Les avis laissés sur internet, pessimistes sur la tour, sont publiés sous des faux noms./ Photo capture d'écran.
Une existence perturbée par des visites
La mauvaise notation du bâtiment n’a cependant pas freiné les visiteurs de curieux et d’amateurs d’architecture. « Un jour, je descendais en robe de chambre chercher mon courrier, je suis tombé sur une quarantaine de personnes qui observaient le rez-de-chaussée », glisse Arthur. Au cœur des couloirs propres et lumineux, des tensions ont commencé à émerger. « Le manque de communication du bailleur était problématique, le lien social s’est dégradé. » Valérie aussi témoigne d’un problème latent de communication avec les gestionnaires de l’édifice, dont le bailleur. Une réunion d’urgence s’est tenue le 4 septembre entre les habitants, la société Gest’Hom et les dirigeants d’Elithis. La rencontre a permis « aux parties de s’entendre », résume Valérie qui y voit un bon signe. L’habitante est confiante pour la suite, alors que lundi 16 septembre, Gest’home a prévu de recevoir des membres du collectif, quatre jours avant la tenue d’une soirée entre voisins. Ce dernier regroupement témoigne d’un renforcement des liens entre les locataires d’un lieu peu ordinaire.

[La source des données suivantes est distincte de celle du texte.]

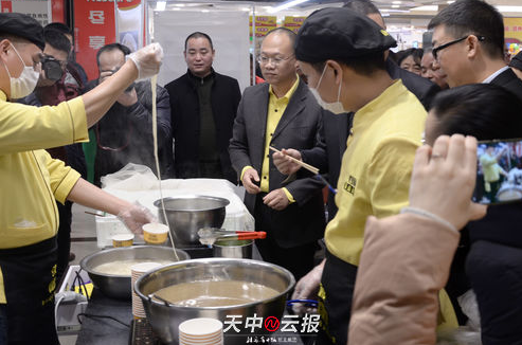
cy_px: 133
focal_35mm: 49
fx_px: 704
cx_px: 271
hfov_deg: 40.7
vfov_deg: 27.5
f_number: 4
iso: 400
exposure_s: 1/25
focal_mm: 25
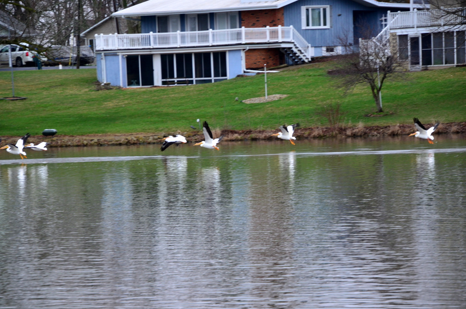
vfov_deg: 5.4
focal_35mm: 255
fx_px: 3295
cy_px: 154
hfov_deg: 8.1
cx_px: 233
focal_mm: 170
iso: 500
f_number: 6.3
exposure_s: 1/320
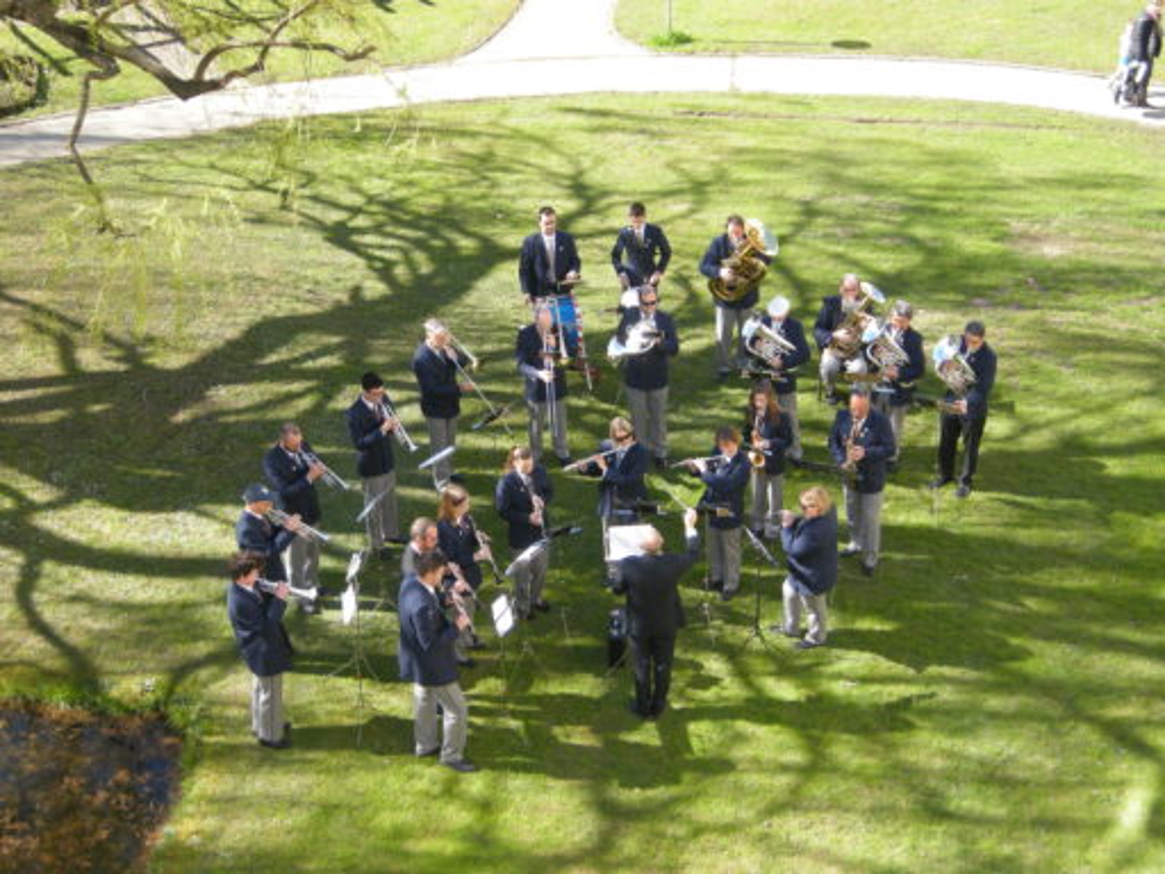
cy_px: 437
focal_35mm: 60
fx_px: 2019
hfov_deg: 32.2
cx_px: 582
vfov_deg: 24.4
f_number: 3.5
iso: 64
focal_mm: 12.9
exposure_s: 1/126
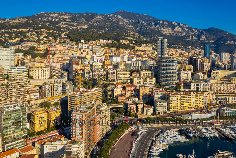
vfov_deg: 51.2
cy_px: 83
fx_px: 164
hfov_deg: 71.5
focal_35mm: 25
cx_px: 122
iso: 100
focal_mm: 8.4
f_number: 2.8
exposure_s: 1/240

Réunion de travail à 50 mètres de hauteur pour les habitants de l'écoquartier Danube./ Photo Jérôme Flury
De plus, tout n’est pas si sombre dans les logements de la Tour Danube, comme le glissent les souriants Estelle et Frank, qui habitent depuis plus d’un an au 14e étage et n’ont jamais rencontré le moindre ennui. Présent mercredi 11 septembre à la réunion de l’éco quartier Danube, organisée dans le cœur social du 16e étage, le couple profite de la vue imprenable sur la ville. « C’est quand même unique ! », souligne la femme, enchantée, alors que le soleil pose ses derniers rayons sur Strasbourg. Ce panorama, pour lequel plusieurs personnes se sont introduites dans la tour les premiers mois, appartient aux habitants de la tour d’argent. Un rappel de la singularité de leur logement, où la vie poursuit son cours derrière les murs couverts de panneaux photovoltaïques.
* Tous les prénoms ont été modifiés.